Scramble for Africa France Strategy (Deity)

The Scramble for Africa France strategy is more a game-log, than a guide, since little more can be added to previous guides you’ll find linked below. We’re playing colonial France, namely Jules Grévy, president of the French Third Republic from 1879 to 1887. This period saw the establishment of many French colonies during the historic Scramble for Africa and elsewhere in the world.

Strategic rivalries brought European Empires to the brink of (World?) war already at the end of the 19th century, i.e. during the Moroccan Crisis. Arriving late in the circle of colonial empires, of course it was Germany who stirred tensions to both test the waters regarding her own ambitions as well as litmus test the agreements made among other colonial empires such as France and Britain.

Comparison of Africa in the years 1880 and 1913

The Scramble for Africa France strategy outlines how to extend our empire beyond the historic French colonial empire in Africa and also conquer Egypt and Ethiopia and denying Italy their Libyan foothold.

Scramble for Africa France Strategy – In a nutshell

Here’s the Dos and Don’ts for playing Scramble for Africa as Egypt:

  • prevent Italy from capturing an Ottomans city
  • prevent Italy from capturing an Egyptian city
  • the above should suffice for winning the game, but for bonus points: Contain English and Portuguese settlements in West Africa, meaning: Don’t allow them to build any more cities

Both in Northern Africa and Western Africa we have to move quickly. Four new cities are enough to contain the Portuguese colony as well as the 3 British colonies. Check out the Scramble for Africa Map: Our cities will be based around the city state of Ouagadougou in a way that prevents any other city to be founded and in a way that we can buy tiles between our cities to properly block access for other Europeans.

The result will be a huge front with Morocco to the North and West and with Germany to the South and East.
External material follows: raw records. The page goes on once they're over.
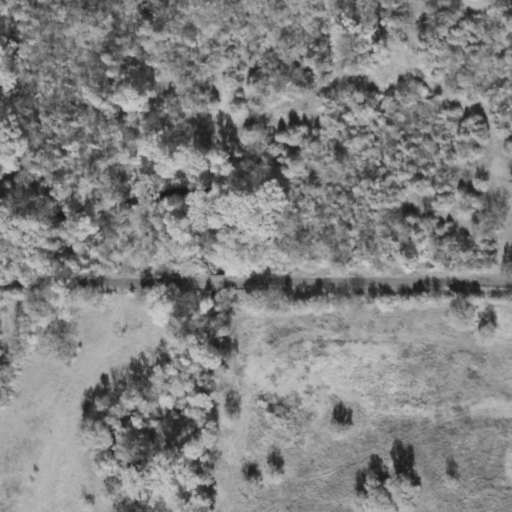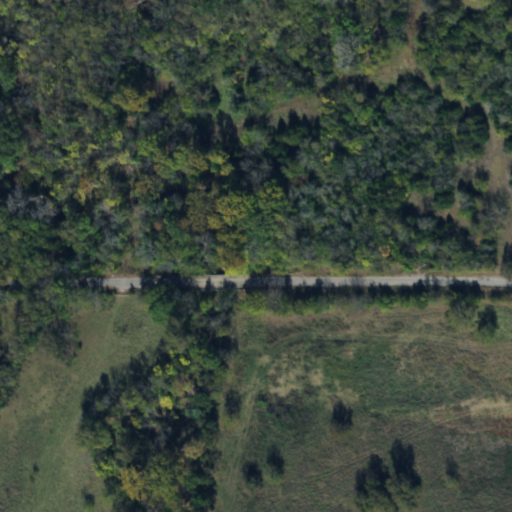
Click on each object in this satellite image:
road: (256, 282)
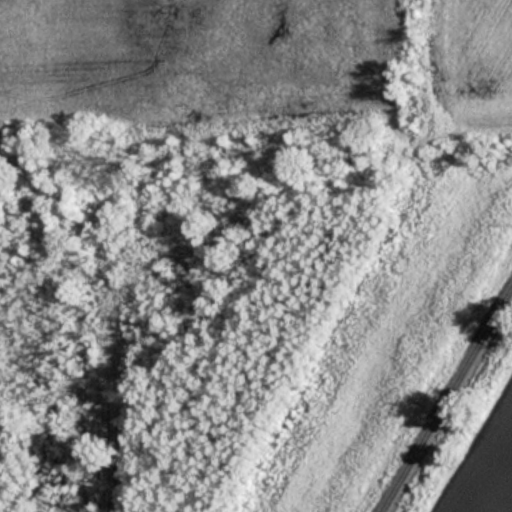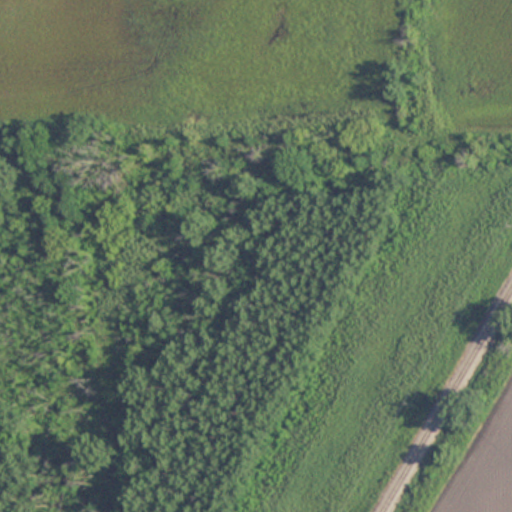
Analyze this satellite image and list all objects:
railway: (446, 400)
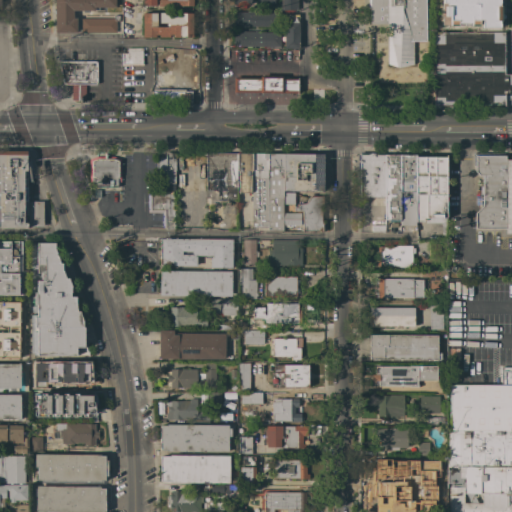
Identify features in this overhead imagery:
building: (241, 2)
building: (242, 2)
building: (263, 2)
building: (265, 2)
building: (163, 3)
building: (165, 3)
building: (286, 4)
building: (287, 5)
building: (74, 12)
building: (74, 12)
building: (474, 12)
building: (469, 13)
building: (254, 19)
building: (256, 19)
road: (333, 19)
road: (13, 20)
building: (165, 24)
building: (96, 25)
building: (98, 25)
building: (167, 25)
building: (400, 26)
building: (398, 27)
building: (291, 30)
building: (289, 34)
building: (254, 39)
building: (256, 39)
road: (121, 43)
parking lot: (334, 43)
building: (295, 52)
park: (365, 52)
building: (131, 56)
building: (137, 57)
road: (29, 63)
road: (214, 63)
road: (369, 64)
road: (261, 65)
building: (468, 69)
building: (469, 69)
building: (195, 71)
building: (78, 72)
building: (76, 77)
building: (172, 77)
building: (264, 84)
road: (102, 85)
building: (263, 85)
building: (77, 92)
road: (142, 99)
road: (343, 105)
road: (20, 127)
traffic signals: (40, 127)
road: (88, 127)
road: (175, 128)
road: (278, 128)
traffic signals: (343, 129)
road: (383, 129)
road: (434, 130)
road: (478, 130)
building: (166, 167)
building: (163, 170)
building: (104, 171)
building: (302, 171)
building: (103, 172)
building: (243, 172)
building: (372, 175)
building: (220, 178)
road: (136, 181)
building: (262, 183)
building: (404, 186)
building: (392, 187)
building: (13, 189)
building: (407, 189)
building: (266, 190)
building: (431, 191)
building: (494, 191)
building: (16, 192)
building: (494, 192)
road: (192, 198)
building: (288, 198)
building: (161, 206)
road: (102, 207)
building: (162, 207)
building: (233, 211)
building: (35, 213)
building: (308, 213)
building: (311, 213)
road: (463, 213)
building: (291, 219)
building: (392, 226)
building: (378, 228)
parking lot: (471, 230)
road: (205, 236)
building: (433, 249)
building: (247, 250)
building: (195, 251)
building: (246, 251)
building: (194, 252)
building: (283, 252)
building: (284, 253)
building: (393, 256)
building: (395, 256)
building: (10, 268)
building: (9, 269)
building: (442, 274)
building: (193, 283)
building: (195, 283)
building: (245, 284)
building: (246, 284)
building: (279, 285)
building: (280, 286)
building: (398, 288)
building: (399, 288)
road: (487, 305)
building: (51, 306)
building: (219, 306)
building: (55, 308)
building: (225, 309)
building: (278, 313)
building: (279, 313)
building: (255, 314)
building: (391, 315)
building: (435, 315)
road: (104, 316)
building: (182, 316)
building: (389, 316)
building: (185, 317)
road: (342, 320)
building: (434, 320)
building: (8, 329)
building: (10, 329)
parking lot: (479, 329)
building: (251, 337)
building: (253, 337)
road: (488, 338)
building: (189, 345)
building: (190, 345)
building: (401, 347)
building: (403, 347)
building: (284, 348)
building: (286, 348)
building: (243, 351)
building: (79, 371)
building: (55, 372)
building: (207, 374)
building: (242, 375)
building: (293, 375)
building: (295, 375)
building: (400, 375)
building: (243, 376)
building: (401, 376)
building: (192, 377)
building: (508, 377)
building: (180, 378)
building: (45, 381)
building: (9, 391)
building: (10, 391)
building: (253, 397)
building: (254, 398)
building: (60, 403)
building: (65, 403)
building: (427, 404)
building: (428, 404)
building: (388, 405)
building: (389, 405)
building: (283, 409)
building: (158, 410)
building: (175, 410)
building: (178, 410)
building: (282, 410)
building: (434, 420)
building: (2, 433)
building: (75, 433)
building: (77, 433)
building: (3, 434)
building: (13, 434)
building: (15, 434)
building: (283, 436)
building: (285, 436)
building: (192, 437)
building: (194, 437)
building: (390, 438)
building: (391, 438)
building: (34, 444)
building: (35, 444)
building: (244, 445)
building: (49, 446)
building: (20, 447)
building: (480, 447)
building: (421, 448)
building: (422, 448)
building: (478, 448)
building: (70, 467)
building: (11, 468)
building: (69, 468)
building: (194, 468)
building: (12, 469)
building: (192, 469)
building: (288, 469)
building: (288, 469)
building: (388, 469)
building: (390, 469)
building: (247, 470)
building: (245, 473)
building: (439, 476)
building: (428, 477)
building: (219, 488)
building: (12, 492)
building: (13, 492)
building: (431, 497)
building: (68, 499)
building: (69, 499)
building: (390, 499)
building: (433, 499)
building: (390, 500)
building: (183, 501)
building: (185, 501)
building: (283, 501)
building: (413, 504)
building: (21, 508)
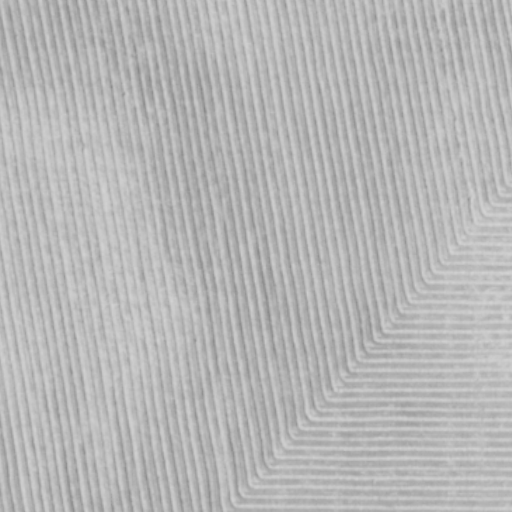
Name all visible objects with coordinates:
crop: (256, 256)
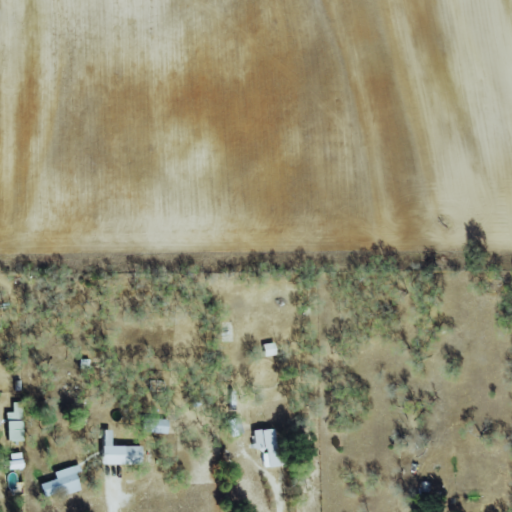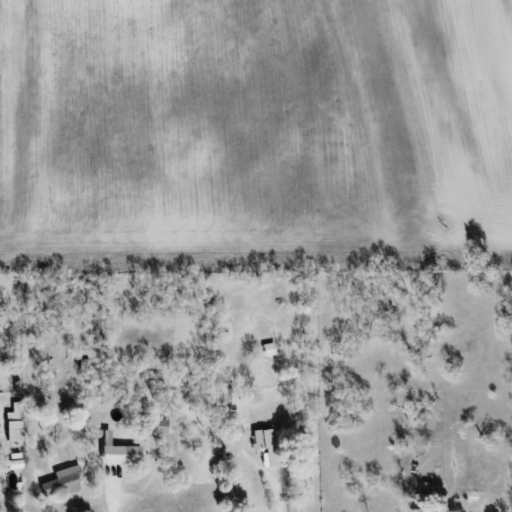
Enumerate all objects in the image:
building: (268, 349)
building: (14, 422)
building: (154, 425)
building: (234, 426)
building: (265, 446)
building: (118, 452)
building: (14, 461)
building: (61, 481)
road: (113, 491)
road: (275, 501)
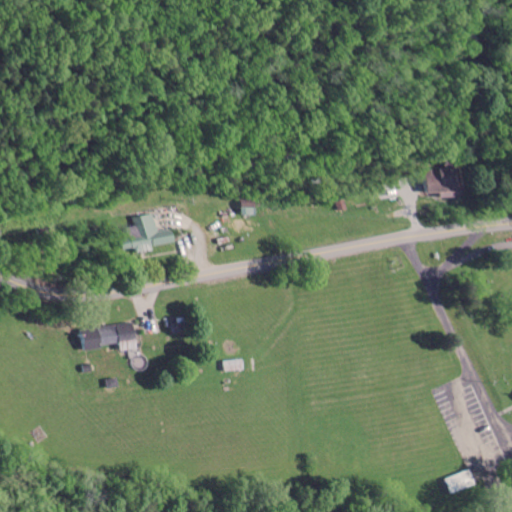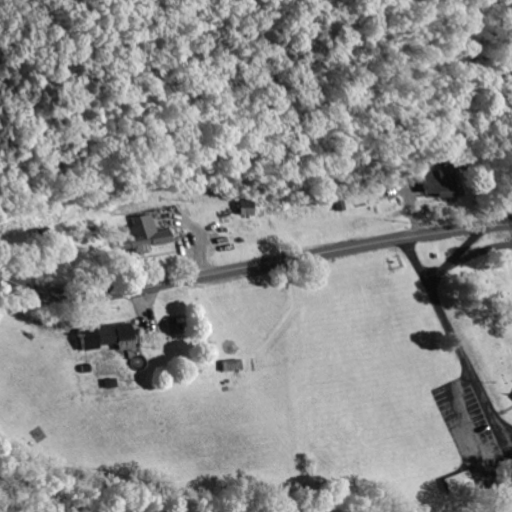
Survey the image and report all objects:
building: (196, 212)
road: (461, 251)
road: (255, 267)
park: (488, 314)
building: (145, 315)
road: (460, 340)
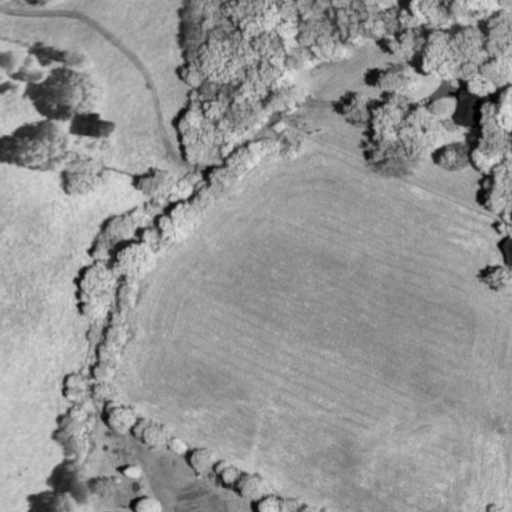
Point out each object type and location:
road: (283, 60)
road: (365, 102)
building: (481, 110)
building: (92, 127)
building: (511, 255)
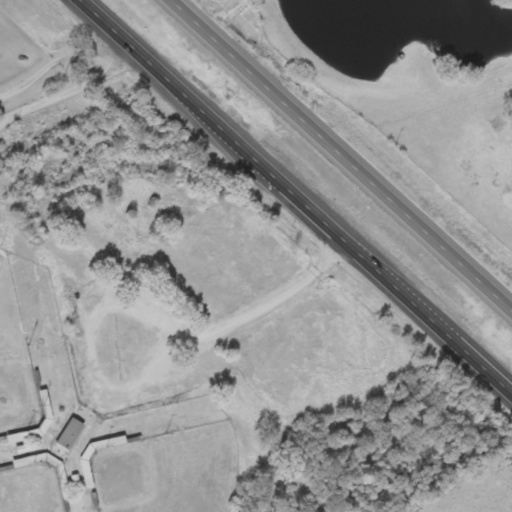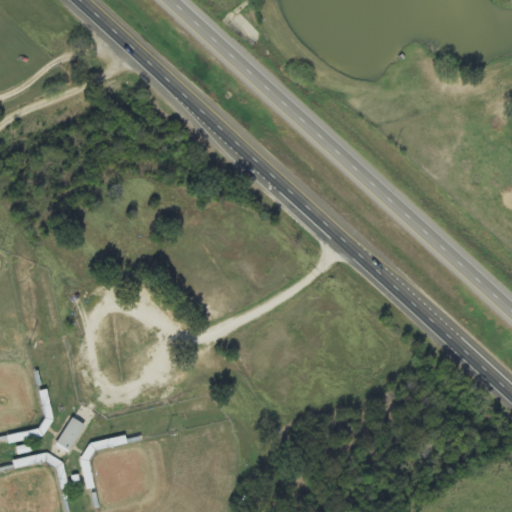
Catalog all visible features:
road: (58, 67)
road: (338, 158)
road: (295, 196)
building: (69, 435)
Since Europeans can’t declare war on one another in this scenario, we don’t need to worry about the Germans (for once 😉 )

Unique unit and unique power

The French unique traits are powerful, but not imbalanced compared to other nations unique units, buildings and powers:

  1. Unique unit: Foreign Legion – A rifleman starting with the Foreign Lands Bonus, a special promotion granting +20% combat bonus fighting outside home territory. Nice, but not as powerful as other nations special unit.
  2. Unique power: Third Republic – Founded cities start with additional territory!
    Obviously this one is incredibly powerful and a huge contributor to the Scramble for Africa France strategy.

The only threat: Italy gaining foothold in Northern Africa

As can be seen in the picture above, the Ottomans in Northern Africa fell until turn 32. Italy got no share of it. Next up is Egypt of course starting with their initial coastal cities. Once Suez is properly French, Italy doesn’t stand a chance, because it’s completely walled in. Wiping out Egypt has lower priority after that. What remains is the usual and the only aspect making the Scramble for Africa scenario a bit one-sided: To achieve the highest score we need to:

Conquer Ethiopia

Slightly different than other Europeans, the France strategy is divided between 2 theaters of war: One in the West against Morocco, the other in the North/East against the Ottomans. Once Morocco falls, all units will make the long track East to the Egyptian battlefield, gain experience, level up and march on Ethiopia.


As stated earlier and in other guides: A Scramble for Africa France strategy will have to be similar to any other European strategy. Based on containment and the conquest of Sub-Sahara and North African nations we’ll climb the top of the scoring board. The little variation make it a bit one-sided sometimes, the only “thrill” being whether containing the European rivals works or won’t work.

Still: France’s score in this game was 5242, being amongst the highest scores I got playing the Scramble for Africa on Deity difficulty.